There needs to be an intensive awareness campaigns on the part of the POEA, she says. Most applicants are barely aware of their rights as migrant workers let alone the fees that can be legally charged by recruitment agencies, making them more at risk of falling prey to dubious recruiters.
While legislation would be a welcome development in terms of eradicating placement fees in the recruitment process, Roque says this might be a farfetched idea, considering the lobbying prowess of these agencies. Instead, she suggests government can at least increase the budget of the POEA to for it to be able to more effectively regulate recruitment agencies.
Capistrano believes that ethical and fair recruitment is a sustainable business model, but recognizes the limitations of influencing other agencies to follow suit.
While there are also other non-fee charging recruitment agencies such as The Fair Hiring Initiative, the standard practice of most agencies remains to charge workers.
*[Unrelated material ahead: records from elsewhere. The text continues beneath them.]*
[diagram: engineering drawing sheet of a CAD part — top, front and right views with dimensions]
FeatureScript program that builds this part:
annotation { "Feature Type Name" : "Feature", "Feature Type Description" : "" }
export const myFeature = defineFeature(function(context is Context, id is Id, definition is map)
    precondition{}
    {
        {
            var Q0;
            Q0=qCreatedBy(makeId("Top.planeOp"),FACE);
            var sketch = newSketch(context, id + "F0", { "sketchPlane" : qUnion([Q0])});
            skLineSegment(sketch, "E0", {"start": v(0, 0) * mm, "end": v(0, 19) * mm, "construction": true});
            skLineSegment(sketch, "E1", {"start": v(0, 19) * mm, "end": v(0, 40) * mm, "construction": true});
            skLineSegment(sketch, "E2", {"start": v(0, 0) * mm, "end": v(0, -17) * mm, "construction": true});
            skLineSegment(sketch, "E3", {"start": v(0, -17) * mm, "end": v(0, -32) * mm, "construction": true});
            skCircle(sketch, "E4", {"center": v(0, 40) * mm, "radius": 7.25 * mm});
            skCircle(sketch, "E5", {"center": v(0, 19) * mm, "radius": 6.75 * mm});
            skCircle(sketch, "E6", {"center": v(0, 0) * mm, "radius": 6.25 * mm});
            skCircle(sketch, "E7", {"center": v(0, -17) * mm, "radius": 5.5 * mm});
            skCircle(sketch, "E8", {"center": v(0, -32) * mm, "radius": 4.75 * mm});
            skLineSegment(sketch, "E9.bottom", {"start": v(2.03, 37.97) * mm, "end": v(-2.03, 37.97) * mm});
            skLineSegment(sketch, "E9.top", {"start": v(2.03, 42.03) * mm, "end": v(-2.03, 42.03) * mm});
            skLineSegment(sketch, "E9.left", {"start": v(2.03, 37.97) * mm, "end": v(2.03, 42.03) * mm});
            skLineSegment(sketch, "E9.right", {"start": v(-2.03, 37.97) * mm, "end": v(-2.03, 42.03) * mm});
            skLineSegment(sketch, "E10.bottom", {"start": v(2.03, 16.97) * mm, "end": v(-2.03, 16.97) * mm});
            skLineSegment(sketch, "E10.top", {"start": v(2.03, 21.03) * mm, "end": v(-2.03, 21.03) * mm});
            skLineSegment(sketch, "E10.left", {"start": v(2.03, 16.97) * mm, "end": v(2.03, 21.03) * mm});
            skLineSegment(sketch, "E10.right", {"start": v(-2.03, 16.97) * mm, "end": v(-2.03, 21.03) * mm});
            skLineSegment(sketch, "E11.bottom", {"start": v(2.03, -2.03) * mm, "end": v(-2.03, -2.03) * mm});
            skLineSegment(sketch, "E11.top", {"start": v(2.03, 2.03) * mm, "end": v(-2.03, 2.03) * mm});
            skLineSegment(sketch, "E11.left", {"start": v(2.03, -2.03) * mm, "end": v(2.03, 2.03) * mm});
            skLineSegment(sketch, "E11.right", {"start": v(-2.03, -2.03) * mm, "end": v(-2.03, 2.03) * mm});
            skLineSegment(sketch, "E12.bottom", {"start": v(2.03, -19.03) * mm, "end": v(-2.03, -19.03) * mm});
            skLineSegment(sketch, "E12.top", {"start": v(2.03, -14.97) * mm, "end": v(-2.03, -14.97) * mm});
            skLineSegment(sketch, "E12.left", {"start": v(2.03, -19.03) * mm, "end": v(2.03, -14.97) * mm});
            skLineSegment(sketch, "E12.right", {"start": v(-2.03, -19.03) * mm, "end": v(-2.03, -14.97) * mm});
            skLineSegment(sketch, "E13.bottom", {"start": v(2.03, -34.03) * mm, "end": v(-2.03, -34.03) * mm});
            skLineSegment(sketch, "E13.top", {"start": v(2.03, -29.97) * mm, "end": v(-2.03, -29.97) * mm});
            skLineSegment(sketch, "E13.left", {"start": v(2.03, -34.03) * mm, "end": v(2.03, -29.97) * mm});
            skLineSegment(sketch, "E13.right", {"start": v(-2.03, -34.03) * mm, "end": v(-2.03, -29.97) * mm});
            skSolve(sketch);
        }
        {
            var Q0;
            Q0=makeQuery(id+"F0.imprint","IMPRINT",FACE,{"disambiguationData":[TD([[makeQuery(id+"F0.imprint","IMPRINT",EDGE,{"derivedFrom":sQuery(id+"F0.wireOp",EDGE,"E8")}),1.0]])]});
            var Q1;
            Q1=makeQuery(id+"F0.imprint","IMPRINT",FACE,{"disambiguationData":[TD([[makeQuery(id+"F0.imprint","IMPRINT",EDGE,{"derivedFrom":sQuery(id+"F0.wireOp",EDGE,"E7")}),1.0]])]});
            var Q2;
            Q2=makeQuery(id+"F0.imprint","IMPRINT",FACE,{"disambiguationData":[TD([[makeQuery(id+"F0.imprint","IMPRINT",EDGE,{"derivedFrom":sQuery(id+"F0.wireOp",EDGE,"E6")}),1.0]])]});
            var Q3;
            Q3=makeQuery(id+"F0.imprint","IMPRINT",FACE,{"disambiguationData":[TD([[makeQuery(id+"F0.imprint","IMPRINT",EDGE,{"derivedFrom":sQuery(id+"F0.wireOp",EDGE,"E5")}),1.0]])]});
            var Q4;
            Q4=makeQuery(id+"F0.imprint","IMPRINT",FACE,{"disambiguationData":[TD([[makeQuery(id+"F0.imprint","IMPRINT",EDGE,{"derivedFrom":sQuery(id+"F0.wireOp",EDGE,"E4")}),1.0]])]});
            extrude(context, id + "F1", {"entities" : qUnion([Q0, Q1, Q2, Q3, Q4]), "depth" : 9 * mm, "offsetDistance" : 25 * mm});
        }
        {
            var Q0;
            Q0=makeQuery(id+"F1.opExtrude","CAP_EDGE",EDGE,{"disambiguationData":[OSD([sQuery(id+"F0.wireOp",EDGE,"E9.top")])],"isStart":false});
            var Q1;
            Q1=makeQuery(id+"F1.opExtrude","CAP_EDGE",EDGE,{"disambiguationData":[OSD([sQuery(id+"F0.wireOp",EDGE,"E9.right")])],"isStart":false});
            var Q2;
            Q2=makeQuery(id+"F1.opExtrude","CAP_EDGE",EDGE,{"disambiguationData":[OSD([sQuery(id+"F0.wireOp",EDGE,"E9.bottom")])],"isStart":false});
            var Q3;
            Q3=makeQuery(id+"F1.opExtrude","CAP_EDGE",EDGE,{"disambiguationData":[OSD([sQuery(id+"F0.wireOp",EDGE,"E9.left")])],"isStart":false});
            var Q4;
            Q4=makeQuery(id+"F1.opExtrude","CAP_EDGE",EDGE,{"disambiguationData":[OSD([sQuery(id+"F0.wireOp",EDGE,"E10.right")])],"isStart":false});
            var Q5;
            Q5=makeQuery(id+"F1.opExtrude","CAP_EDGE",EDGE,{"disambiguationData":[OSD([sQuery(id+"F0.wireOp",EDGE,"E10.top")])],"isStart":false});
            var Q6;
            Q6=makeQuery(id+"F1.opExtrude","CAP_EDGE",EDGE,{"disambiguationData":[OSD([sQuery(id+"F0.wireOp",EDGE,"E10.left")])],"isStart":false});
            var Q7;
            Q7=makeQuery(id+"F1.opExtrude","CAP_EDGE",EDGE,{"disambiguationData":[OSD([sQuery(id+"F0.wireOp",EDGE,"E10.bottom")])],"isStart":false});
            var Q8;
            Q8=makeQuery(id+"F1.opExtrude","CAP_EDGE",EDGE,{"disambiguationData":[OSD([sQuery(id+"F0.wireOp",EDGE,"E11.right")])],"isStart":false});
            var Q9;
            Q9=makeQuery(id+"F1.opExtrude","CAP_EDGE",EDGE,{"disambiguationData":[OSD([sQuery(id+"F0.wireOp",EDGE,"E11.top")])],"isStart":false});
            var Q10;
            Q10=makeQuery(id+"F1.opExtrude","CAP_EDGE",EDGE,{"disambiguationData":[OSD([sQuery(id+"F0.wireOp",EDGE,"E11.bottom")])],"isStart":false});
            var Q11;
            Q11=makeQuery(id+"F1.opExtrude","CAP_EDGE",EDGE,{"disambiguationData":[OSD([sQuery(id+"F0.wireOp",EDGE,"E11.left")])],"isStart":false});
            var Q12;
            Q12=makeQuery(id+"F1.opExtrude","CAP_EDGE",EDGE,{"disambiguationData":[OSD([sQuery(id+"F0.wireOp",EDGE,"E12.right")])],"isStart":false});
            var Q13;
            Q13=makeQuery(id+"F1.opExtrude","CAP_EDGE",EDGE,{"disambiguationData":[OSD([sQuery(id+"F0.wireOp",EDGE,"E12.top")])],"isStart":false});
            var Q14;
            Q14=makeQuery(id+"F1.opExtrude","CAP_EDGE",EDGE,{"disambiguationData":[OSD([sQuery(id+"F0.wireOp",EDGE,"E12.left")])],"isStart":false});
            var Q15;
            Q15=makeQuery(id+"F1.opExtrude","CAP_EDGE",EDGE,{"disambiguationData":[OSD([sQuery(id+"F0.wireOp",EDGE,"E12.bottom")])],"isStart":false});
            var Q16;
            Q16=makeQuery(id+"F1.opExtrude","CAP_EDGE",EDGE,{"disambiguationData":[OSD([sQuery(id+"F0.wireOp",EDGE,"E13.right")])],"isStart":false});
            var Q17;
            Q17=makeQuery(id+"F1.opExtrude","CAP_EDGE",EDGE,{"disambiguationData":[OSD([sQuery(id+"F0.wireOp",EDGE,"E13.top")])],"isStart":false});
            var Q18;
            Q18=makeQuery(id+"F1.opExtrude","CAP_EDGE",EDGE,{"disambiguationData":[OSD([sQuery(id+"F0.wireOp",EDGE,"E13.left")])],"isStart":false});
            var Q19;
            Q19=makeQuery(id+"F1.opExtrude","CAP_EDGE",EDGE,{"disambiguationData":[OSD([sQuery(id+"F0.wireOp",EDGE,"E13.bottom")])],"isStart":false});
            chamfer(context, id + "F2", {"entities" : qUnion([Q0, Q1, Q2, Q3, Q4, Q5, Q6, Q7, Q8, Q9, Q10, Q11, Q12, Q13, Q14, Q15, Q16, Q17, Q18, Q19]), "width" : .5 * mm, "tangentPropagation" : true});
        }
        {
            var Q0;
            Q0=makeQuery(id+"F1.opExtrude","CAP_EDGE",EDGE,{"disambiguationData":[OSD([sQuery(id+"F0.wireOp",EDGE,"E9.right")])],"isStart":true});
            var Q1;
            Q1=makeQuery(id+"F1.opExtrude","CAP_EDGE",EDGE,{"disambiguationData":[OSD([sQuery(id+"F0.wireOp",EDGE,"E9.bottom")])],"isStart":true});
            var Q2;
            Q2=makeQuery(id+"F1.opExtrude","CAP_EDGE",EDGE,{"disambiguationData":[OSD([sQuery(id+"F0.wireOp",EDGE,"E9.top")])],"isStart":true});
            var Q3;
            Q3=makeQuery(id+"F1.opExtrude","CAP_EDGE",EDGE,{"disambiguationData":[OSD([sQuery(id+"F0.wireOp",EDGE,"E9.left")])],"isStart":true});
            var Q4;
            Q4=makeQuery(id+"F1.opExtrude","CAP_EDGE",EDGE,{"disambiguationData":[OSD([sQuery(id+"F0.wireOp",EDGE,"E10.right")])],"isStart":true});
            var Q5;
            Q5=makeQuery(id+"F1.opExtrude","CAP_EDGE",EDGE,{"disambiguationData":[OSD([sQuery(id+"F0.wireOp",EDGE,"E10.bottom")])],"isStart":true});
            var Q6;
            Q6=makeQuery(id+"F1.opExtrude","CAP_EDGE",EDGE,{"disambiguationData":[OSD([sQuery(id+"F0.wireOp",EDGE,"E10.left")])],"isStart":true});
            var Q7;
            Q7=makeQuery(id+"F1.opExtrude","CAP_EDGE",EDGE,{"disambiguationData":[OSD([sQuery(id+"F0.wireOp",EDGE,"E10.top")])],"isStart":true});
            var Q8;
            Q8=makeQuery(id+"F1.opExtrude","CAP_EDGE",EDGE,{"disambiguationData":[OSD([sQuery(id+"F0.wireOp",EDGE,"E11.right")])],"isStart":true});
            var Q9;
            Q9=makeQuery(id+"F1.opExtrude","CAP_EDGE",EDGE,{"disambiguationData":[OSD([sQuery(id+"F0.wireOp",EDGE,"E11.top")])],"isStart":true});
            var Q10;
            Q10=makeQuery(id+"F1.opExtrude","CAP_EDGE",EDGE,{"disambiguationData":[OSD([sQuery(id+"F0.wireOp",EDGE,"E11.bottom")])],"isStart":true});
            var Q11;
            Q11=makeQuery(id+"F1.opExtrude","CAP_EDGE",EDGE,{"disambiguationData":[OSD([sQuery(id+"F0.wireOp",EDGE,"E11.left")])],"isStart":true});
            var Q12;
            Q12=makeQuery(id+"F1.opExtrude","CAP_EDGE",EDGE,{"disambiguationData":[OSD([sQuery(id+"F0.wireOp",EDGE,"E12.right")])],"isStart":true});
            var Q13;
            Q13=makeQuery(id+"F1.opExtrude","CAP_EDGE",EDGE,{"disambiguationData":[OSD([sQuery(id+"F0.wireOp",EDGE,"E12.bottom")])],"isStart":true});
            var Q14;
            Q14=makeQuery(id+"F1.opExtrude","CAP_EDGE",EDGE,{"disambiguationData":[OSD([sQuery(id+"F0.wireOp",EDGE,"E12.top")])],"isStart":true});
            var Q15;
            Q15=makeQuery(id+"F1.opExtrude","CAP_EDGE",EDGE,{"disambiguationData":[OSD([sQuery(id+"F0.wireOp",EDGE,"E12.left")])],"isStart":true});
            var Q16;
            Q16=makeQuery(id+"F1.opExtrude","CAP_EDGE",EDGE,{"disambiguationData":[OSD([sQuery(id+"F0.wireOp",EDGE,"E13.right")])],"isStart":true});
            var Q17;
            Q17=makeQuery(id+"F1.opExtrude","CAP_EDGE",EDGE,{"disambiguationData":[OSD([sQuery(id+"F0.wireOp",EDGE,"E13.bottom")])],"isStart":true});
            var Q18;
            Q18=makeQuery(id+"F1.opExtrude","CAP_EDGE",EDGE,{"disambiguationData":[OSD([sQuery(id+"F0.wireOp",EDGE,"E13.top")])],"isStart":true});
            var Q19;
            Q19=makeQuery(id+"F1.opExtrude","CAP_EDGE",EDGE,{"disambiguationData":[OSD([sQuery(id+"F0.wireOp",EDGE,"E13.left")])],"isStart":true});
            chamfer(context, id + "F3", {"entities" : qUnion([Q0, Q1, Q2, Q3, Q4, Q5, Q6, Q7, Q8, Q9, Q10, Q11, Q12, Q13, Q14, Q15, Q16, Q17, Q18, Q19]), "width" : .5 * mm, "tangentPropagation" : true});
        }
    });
The challenge, Capistrano believes, is to shift the expenses incurred during recruitment and deployment to the employers instead of the migrant worker.
In a December 2009 forum organized by the Institute of Labor Studies of the Department of Labor and Employment, recruitment agencies lamented that the “no placement fee policy” included in the HSW reform package meant a loss of competitive edge and income for the industry.
If the government would like to see more ethical recruiters, Capistrano believes it can offer more incentives to fair recruiters, by lessening, for example, the red tape in processing contracts. Solving the problem of lengthy processing times and multiple document requirements could also curb the appeal of illegal recruiters who promise speedy processing of applications.
Seeking ethical recruiters
Leonardo Fulgar, 40, recently returned to Saudi Arabia as a technical superintendent in August 2017. A father of three children, he says seeking employment abroad was a necessary decision for his family. He dreams, though, of going home permanently in ten years.
“I need to pay for the lot that I bought for my family, then I would like to start a business,” he says.
He says being employed abroad has its ups and downs. As a professional, he says he has learned so much from his co-workers and from his employers, but once in a while he is still struck with homesickness.
He enlisted the services of Staffhouse International to facilitate his application. He has been an OFW for nine years and paid a placement fee of P23,000 ($460) in his past deployments to Doha, Qatar, through a different recruitment agency.
Fulgar says he intentionally sought a recruitment agency that did not charge a placement fee because he did not see its necessity.
Unfortunately, for many other migrant workers, recruitment fees are still seen as a requirement to be able to work abroad.
Jimmy, the driver from Bacolod City, is currently applying to be a driver and caretaker in Israel. He is also among a group of migrant workers pursuing a case against Equio, who swindled more than 80 applicants of millions of pesos.
When asked if his current agency charged him a placement fee, he says it thankfully did not.
“Puwede naman po pala iyon (na walang recruitment fee). Sana ganoon din dati (So it’s possible to find work without paying recruitment fees. I wish that happened in the past).”